Spike in carfentanil deaths prompts warning from Ontario's chief medical officer of health

Spike in carfentanil deaths prompts warning from Ontario’s chief medical officer of health

The number of Ontarians taking carfentanil, and dying from it,  has spiked since the year began, according to he province’s chief medical officer of health.

Dr. David Williams sent a warning to the province’s public health units in late June about a “sharp increase” in the presence of the powerful fentanyl analogue. 

Using information from Ontario chief coroner Dirk Huyer, Williams wrote that in the first four months of 2019, carfentanil “directly contributed” to 142 deaths in Ontario. 

That number, wrote Williams, is “already 50 per cent more than the total number of deaths in which carfentanil directly contributed in all of 2018, which was 95 deaths.” 

Dr. David Williams, Ontario’s chief medical officer of health, is urging public health units to spread the message about the dangers of carfentanil. (Thunder Bay District Public Health Unit)

Also spelled carfentanyl, the drug started making headlines in Canada in 2016 and 2017 as it was detected in street drugs and linked to overdose deaths. 

It has been traditionally used as a tranquilizer for very large animals, and some studies have described it as 100 times stronger than fentanyl.

Not known if drug is being taken intentionally

In his June release, Williams also lays out evidence that more Ontarians are taking carfentanil, whether knowingly or not, than before.

In 2017 and 2018, between zero and 100 people who did urine tests with LifeLabs — a private operator of community lab services — had carfentanil in their systems.

In April and May of this year, that number surged to more than 700, though Williams acknowledges the sample of people using LifeLabs services is small and that the data might not reflect what all Ontario drug users are doing. 

Wiliams also writes that it’s not clear to health providers whether “people were using carfentanil intentionally or unintentionally.’ 

The drug, which can sometimes look like fine white grains, can also be packaged in other forms.

In the past few years, it’s turned up in counterfeit oxycontin pills in Ontario, been sold as heroin in Calgary, and been discovered on the back of LSD-laced stamps in Quebec. 

Waterloo police have also connected carfentanil to a wave of what appeared to be purple-tinted heroin that made a deadly sweep through Ontario last year. 
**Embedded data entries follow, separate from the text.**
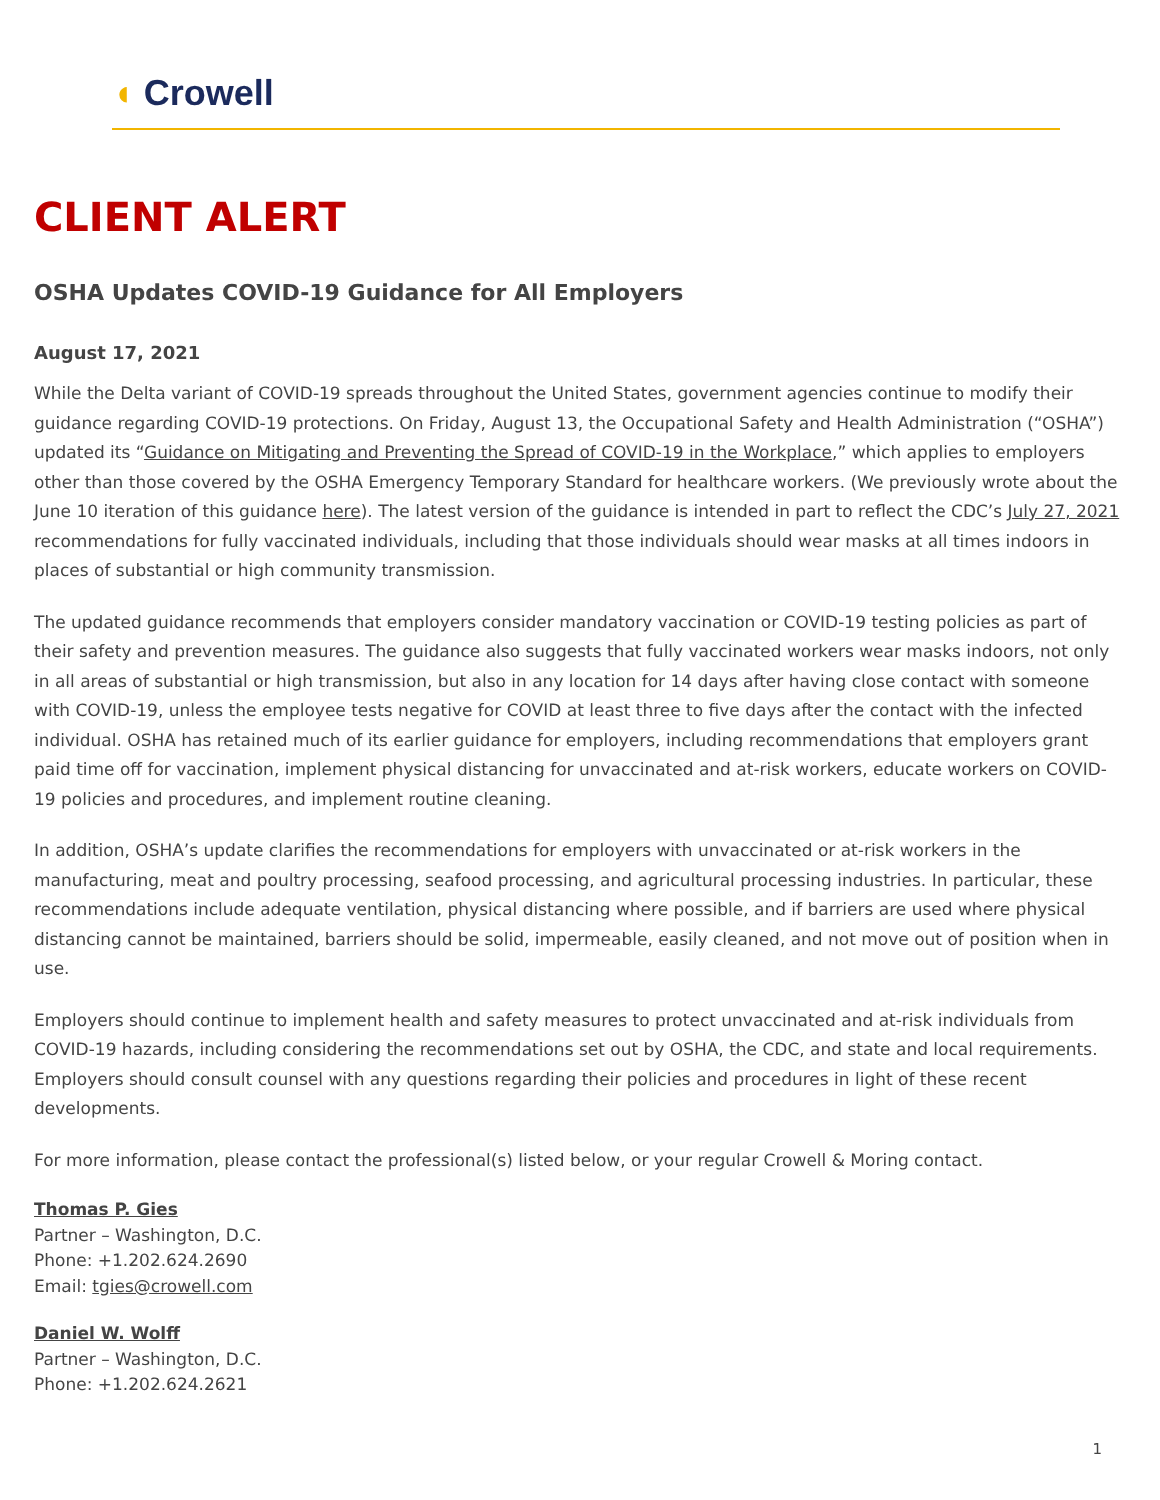◖ Crowell
CLIENT ALERT
OSHA Updates COVID-19 Guidance for All Employers
August 17, 2021
While the Delta variant of COVID-19 spreads throughout the United States, government agencies continue to modify their guidance regarding COVID-19 protections. On Friday, August 13, the Occupational Safety and Health Administration (“OSHA”) updated its “Guidance on Mitigating and Preventing the Spread of COVID-19 in the Workplace,” which applies to employers other than those covered by the OSHA Emergency Temporary Standard for healthcare workers. (We previously wrote about the June 10 iteration of this guidance here). The latest version of the guidance is intended in part to reflect the CDC’s July 27, 2021 recommendations for fully vaccinated individuals, including that those individuals should wear masks at all times indoors in places of substantial or high community transmission.
The updated guidance recommends that employers consider mandatory vaccination or COVID-19 testing policies as part of their safety and prevention measures. The guidance also suggests that fully vaccinated workers wear masks indoors, not only in all areas of substantial or high transmission, but also in any location for 14 days after having close contact with someone with COVID-19, unless the employee tests negative for COVID at least three to five days after the contact with the infected individual. OSHA has retained much of its earlier guidance for employers, including recommendations that employers grant paid time off for vaccination, implement physical distancing for unvaccinated and at-risk workers, educate workers on COVID-19 policies and procedures, and implement routine cleaning.
In addition, OSHA’s update clarifies the recommendations for employers with unvaccinated or at-risk workers in the manufacturing, meat and poultry processing, seafood processing, and agricultural processing industries. In particular, these recommendations include adequate ventilation, physical distancing where possible, and if barriers are used where physical distancing cannot be maintained, barriers should be solid, impermeable, easily cleaned, and not move out of position when in use.
Employers should continue to implement health and safety measures to protect unvaccinated and at-risk individuals from COVID-19 hazards, including considering the recommendations set out by OSHA, the CDC, and state and local requirements. Employers should consult counsel with any questions regarding their policies and procedures in light of these recent developments.
For more information, please contact the professional(s) listed below, or your regular Crowell & Moring contact.
Thomas P. Gies
Partner – Washington, D.C.
Phone: +1.202.624.2690
Email: tgies@crowell.com
Daniel W. Wolff
Partner – Washington, D.C.
Phone: +1.202.624.2621
1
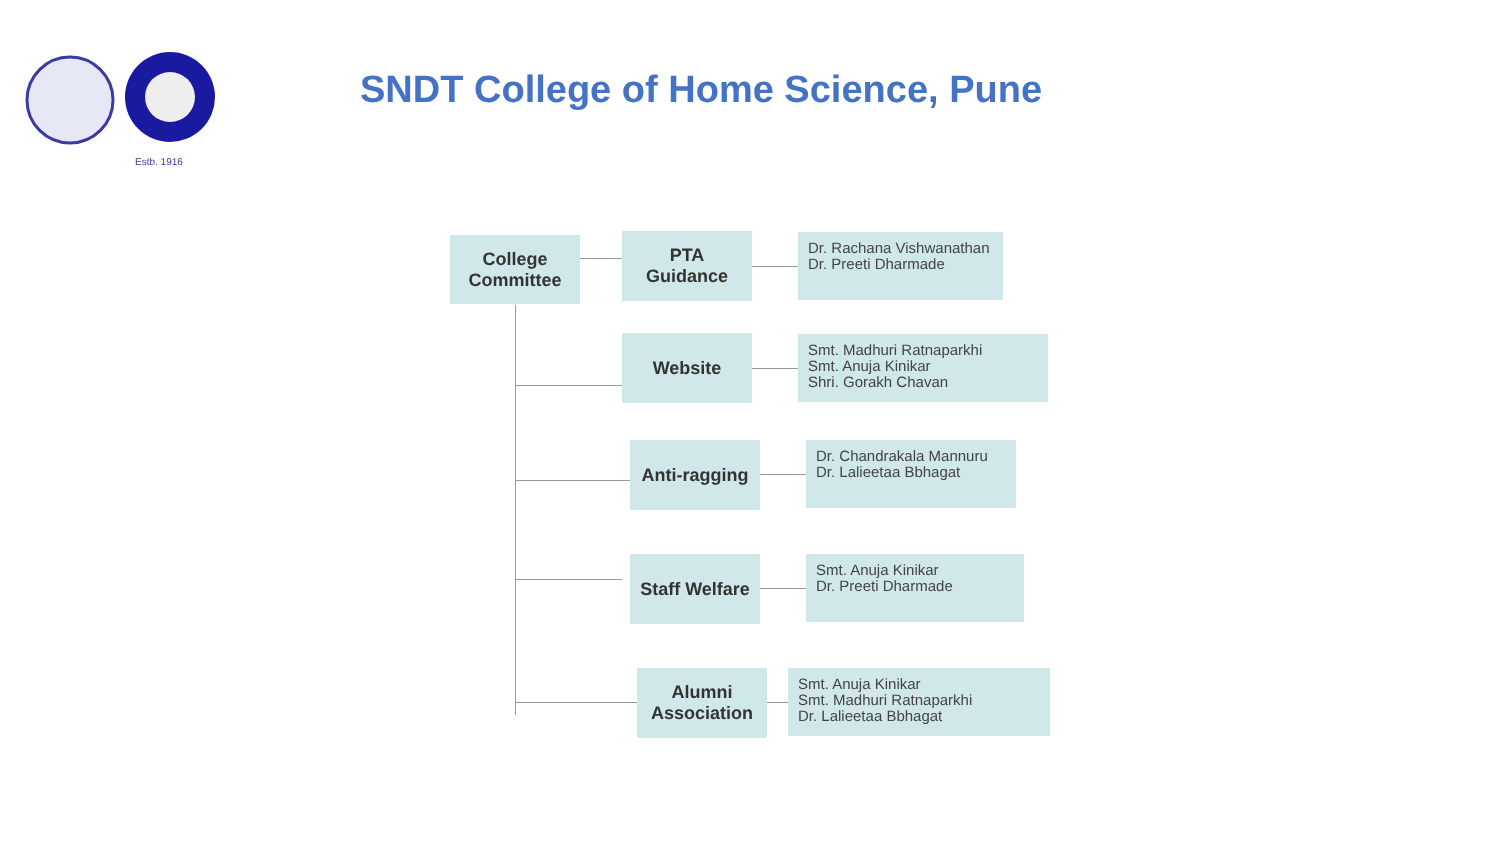Estb. 1916
SNDT College of Home Science, Pune
College
Committee
PTA
Guidance
Dr. Rachana Vishwanathan
Dr. Preeti Dharmade
Website
Smt. Madhuri Ratnaparkhi
Smt. Anuja Kinikar
Shri. Gorakh Chavan
Anti-ragging
Dr. Chandrakala Mannuru
Dr. Lalieetaa Bbhagat
Staff Welfare
Smt. Anuja Kinikar
Dr. Preeti Dharmade
Alumni
Association
Smt. Anuja Kinikar
Smt. Madhuri Ratnaparkhi
Dr. Lalieetaa Bbhagat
Purplish heroin was discovered in communities across Ontario in 2018, and Waterloo police say the sample they tested contained carfentanil. (Kate Bueckert/CBC)

Williams ends his release with a series of tips for health care providers on the ground, including people who work in overdose prevention.

Among his suggestions are to remind drug users about never using alone or at the same time as a friend, and to always carry overdose antidotes like naloxone.